Exercice =
Mettez toutes les lignes ci-dessous sous forme de liste numérotée, en omettant les lignes vides. N'incluez pas les images dans la réponse.

Données fournies =
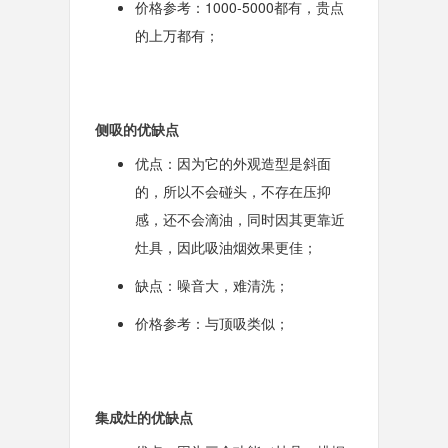
价格参考：1000-5000都有，贵点
的上万都有；
侧吸的优缺点
优点：因为它的外观造型是斜面
的，所以不会碰头，不存在压抑
感，还不会滴油，同时因其更靠近
灶具，因此吸油烟效果更佳；
缺点：噪音大，难清洗；
价格参考：与顶吸类似；
集成灶的优缺点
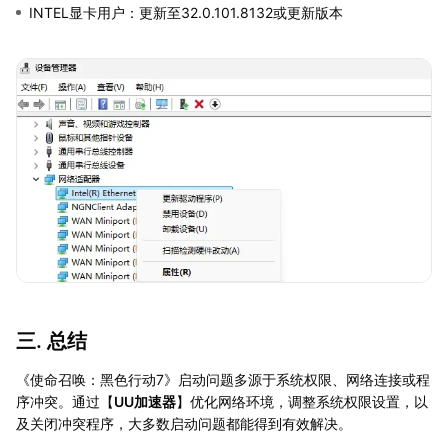
INTEL显卡用户：更新至32.0.101.8132或更新版本
三. 总结
《使命召唤：黑色行动7》启动问题多源于系统权限、网络连接或程
序冲突。通过【
UU加速器
】优化网络环境，调整系统权限设置，以
及关闭冲突程序，大多数启动问题都能得到有效解决。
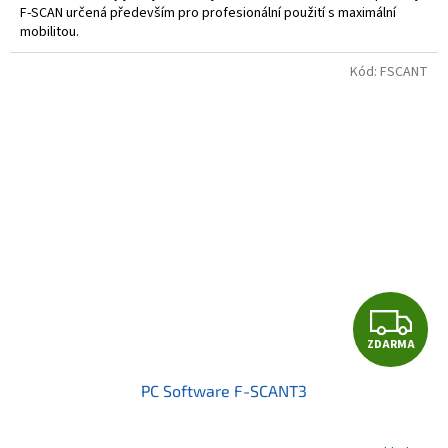
F-SCAN určená především pro profesionální použití s maximální
mobilitou.
Kód:
FSCANT
Z
ZDARMA
D
PC Software F-SCANT3
A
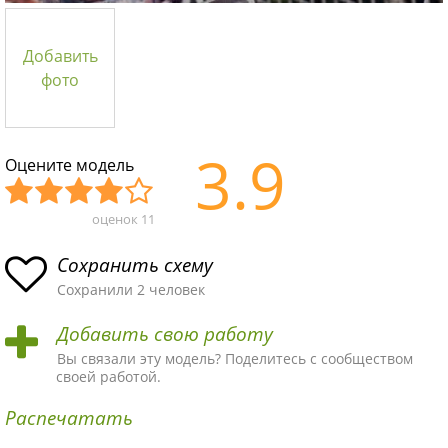
Добавить
фото
3.9
Оцените модель
оценок
11
Уж
Не
Об
Хор
Отл
асн
пло
ыч
ош
ичн
Сохранить схему
ая
хая
ная
ая
ая
Сохранили 2 человек
схе
схе
схе
схе
схе
Добавить свою работу
ма
ма
ма
ма
ма!
Вы связали эту модель? Поделитесь с сообществом
своей работой.
Распечатать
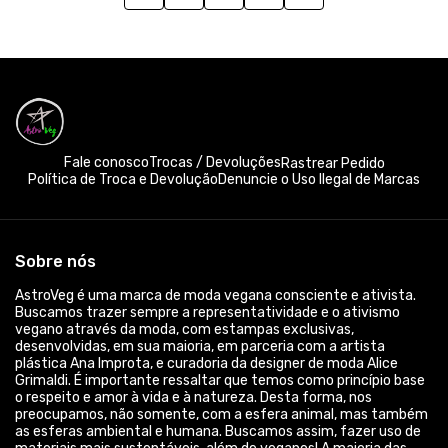
Fale conosco
Trocas / Devoluções
Rastrear Pedido
Política de Troca e Devolução
Denuncie o Uso Ilegal de Marcas
Sobre nós
AstroVeg é uma marca de moda vegana consciente e ativista.
Buscamos trazer sempre a representatividade e o ativismo
vegano através da moda, com estampas exclusivas,
desenvolvidas, em sua maioria, em parceria com a artista
plástica Ana Improta, e curadoria da designer de moda Alice
Grimaldi. É importante ressaltar que temos como princípio base
o respeito e amor à vida e à natureza. Desta forma, nos
preocupamos, não somente, com a esfera animal, mas também
as esferas ambiental e humana. Buscamos assim, fazer uso de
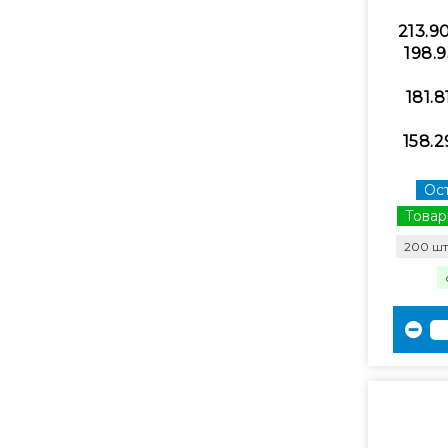
213.9
198.9
181.8
158.2
Ост
Товар
200 шт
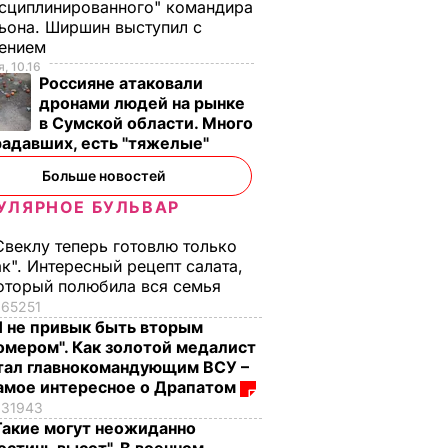
сциплинированного" командира
ьона. Ширшин выступил с
лением
, 10.16
Россияне атаковали
дронами людей на рынке
в Сумской области. Много
радавших, есть "тяжелые"
Больше новостей
УЛЯРНОЕ БУЛЬВАР
Свеклу теперь готовлю только
ак". Интересный рецепт салата,
оторый полюбила вся семья
65251
Я не привык быть вторым
омером". Как золотой медалист
тал главнокомандующим ВСУ –
амое интересное о Драпатом
31943
Такие могут неожиданно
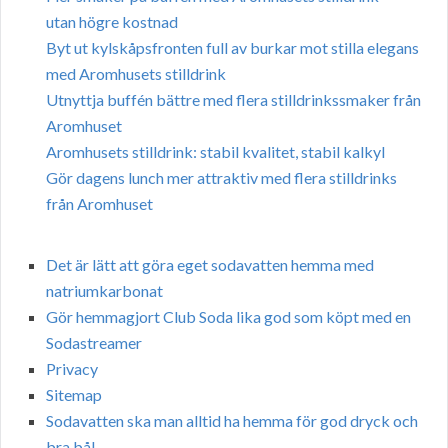
utan högre kostnad
Byt ut kylskåpsfronten full av burkar mot stilla elegans
med Aromhusets stilldrink
Utnyttja buffén bättre med flera stilldrinkssmaker från
Aromhuset
Aromhusets stilldrink: stabil kvalitet, stabil kalkyl
Gör dagens lunch mer attraktiv med flera stilldrinks
från Aromhuset
Det är lätt att göra eget sodavatten hemma med
natriumkarbonat
Gör hemmagjort Club Soda lika god som köpt med en
Sodastreamer
Privacy
Sitemap
Sodavatten ska man alltid ha hemma för god dryck och
bra bål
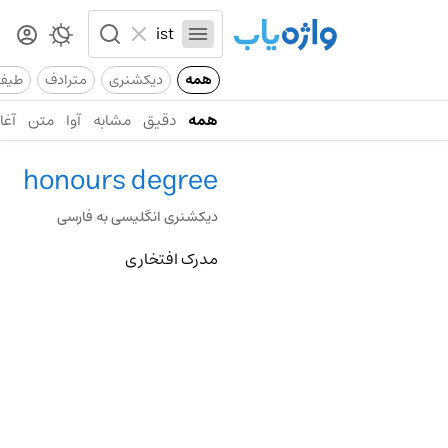
همه
دیکشنری
مترادف
طیف
همه
دقیق
مشابه
آوا
متن
آغاز
honours degree
دیکشنری انگلیسی به فارسی
مدرک افتخاری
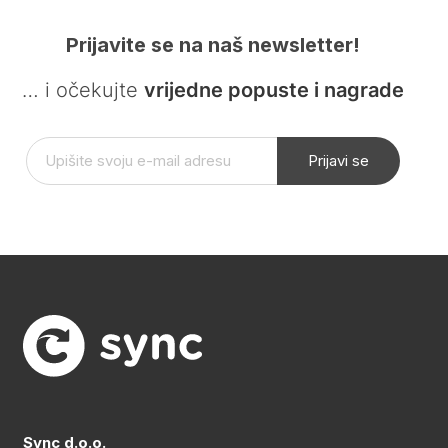
Prijavite se na naš newsletter!
… i očekujte
vrijedne popuste i nagrade
Prijavi se
Sync d.o.o.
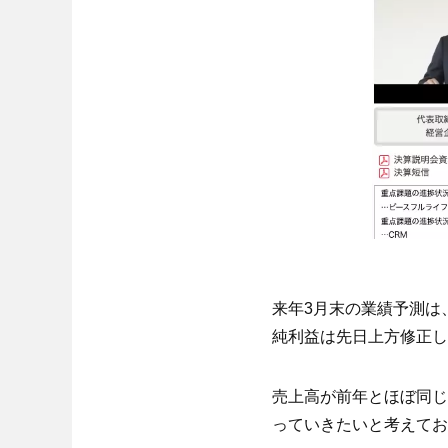
来年3月末の業績予測は、
純利益は先日上方修正し
売上高が前年とほぼ同じ
っていきたいと考えてお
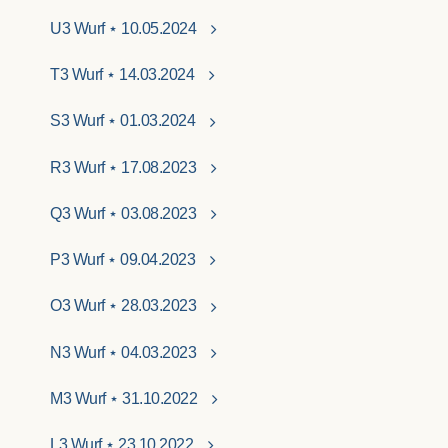
U3 Wurf ⋆ 10.05.2024
T3 Wurf ⋆ 14.03.2024
S3 Wurf ⋆ 01.03.2024
R3 Wurf ⋆ 17.08.2023
Q3 Wurf ⋆ 03.08.2023
P3 Wurf ⋆ 09.04.2023
O3 Wurf ⋆ 28.03.2023
N3 Wurf ⋆ 04.03.2023
M3 Wurf ⋆ 31.10.2022
L3 Wurf ⋆ 23.10.2022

Réponse =
1. 价格参考：1000-5000都有，贵点
2. 的上万都有；
3. 侧吸的优缺点
4. 优点：因为它的外观造型是斜面
5. 的，所以不会碰头，不存在压抑
6. 感，还不会滴油，同时因其更靠近
7. 灶具，因此吸油烟效果更佳；
8. 缺点：噪音大，难清洗；
9. 价格参考：与顶吸类似；
10. 集成灶的优缺点
11. INTEL显卡用户：更新至32.0.101.8132或更新版本
12. 三. 总结
13. 《使命召唤：黑色行动7》启动问题多源于系统权限、网络连接或程
14. 序冲突。通过【
15. UU加速器
16. 】优化网络环境，调整系统权限设置，以
17. 及关闭冲突程序，大多数启动问题都能得到有效解决。
18. F-SCAN určená především pro profesionální použití s maximální
19. mobilitou.
20. Kód:
21. FSCANT
22. Z
23. ZDARMA
24. D
25. PC Software F-SCANT3
26. A
27. Добавить
28. фото
29. 3.9
30. Оцените модель
31. оценок
32. 11
33. Уж
34. Не
35. Об
36. Хор
37. Отл
38. асн
39. пло
40. ыч
41. ош
42. ичн
43. Сохранить схему
44. ая
45. хая
46. ная
47. ая
48. ая
49. Сохранили 2 человек
50. схе
51. схе
52. схе
53. схе
54. схе
55. Добавить свою работу
56. ма
57. ма
58. ма
59. ма
60. ма!
61. Вы связали эту модель? Поделитесь с сообществом
62. своей работой.
63. Распечатать
64. Fale conosco
65. Trocas / Devoluções
66. Rastrear Pedido
67. Política de Troca e Devolução
68. Denuncie o Uso Ilegal de Marcas
69. Sobre nós
70. AstroVeg é uma marca de moda vegana consciente e ativista.
71. Buscamos trazer sempre a representatividade e o ativismo
72. vegano através da moda, com estampas exclusivas,
73. desenvolvidas, em sua maioria, em parceria com a artista
74. plástica Ana Improta, e curadoria da designer de moda Alice
75. Grimaldi. É importante ressaltar que temos como princípio base
76. o respeito e amor à vida e à natureza. Desta forma, nos
77. preocupamos, não somente, com a esfera animal, mas também
78. as esferas ambiental e humana. Buscamos assim, fazer uso de
79. 213.9
80. 198.9
81. 181.8
82. 158.2
83. Ост
84. Товар
85. 200 шт
86. сциплинированного" командира
87. ьона. Ширшин выступил с
88. лением
89. , 10.16
90. Россияне атаковали
91. дронами людей на рынке
92. в Сумской области. Много
93. радавших, есть "тяжелые"
94. Больше новостей
95. УЛЯРНОЕ БУЛЬВАР
96. Свеклу теперь готовлю только
97. ак". Интересный рецепт салата,
98. оторый полюбила вся семья
99. 65251
100. Я не привык быть вторым
101. омером". Как золотой медалист
102. тал главнокомандующим ВСУ –
103. амое интересное о Драпатом
104. 31943
105. Такие могут неожиданно
106. utan högre kostnad
107. Byt ut kylskåpsfronten full av burkar mot stilla elegans
108. med Aromhusets stilldrink
109. Utnyttja buffén bättre med flera stilldrinkssmaker från
110. Aromhuset
111. Aromhusets stilldrink: stabil kvalitet, stabil kalkyl
112. Gör dagens lunch mer attraktiv med flera stilldrinks
113. från Aromhuset
114. Det är lätt att göra eget sodavatten hemma med
115. natriumkarbonat
116. Gör hemmagjort Club Soda lika god som köpt med en
117. Sodastreamer
118. Privacy
119. Sitemap
120. Sodavatten ska man alltid ha hemma för god dryck och
121. bra bål
122. همه
123. دیکشنری
124. مترادف
125. طیف
126. همه
127. دقیق
128. مشابه
129. آوا
130. متن
131. آغاز
132. honours degree
133. دیکشنری انگلیسی به فارسی
134. مدرک افتخاری
135. Prijavite se na naš newsletter!
136. … i očekujte
137. vrijedne popuste i nagrade
138. Prijavi se
139. Sync d.o.o.
140. 来年3月末の業績予測は、
141. 純利益は先日上方修正し
142. 売上高が前年とほぼ同じ
143. っていきたいと考えてお
144. U3 Wurf ⋆ 10.05.2024
145. T3 Wurf ⋆ 14.03.2024
146. S3 Wurf ⋆ 01.03.2024
147. R3 Wurf ⋆ 17.08.2023
148. Q3 Wurf ⋆ 03.08.2023
149. P3 Wurf ⋆ 09.04.2023
150. O3 Wurf ⋆ 28.03.2023
151. N3 Wurf ⋆ 04.03.2023
152. M3 Wurf ⋆ 31.10.2022
153. L3 Wurf ⋆ 23.10.2022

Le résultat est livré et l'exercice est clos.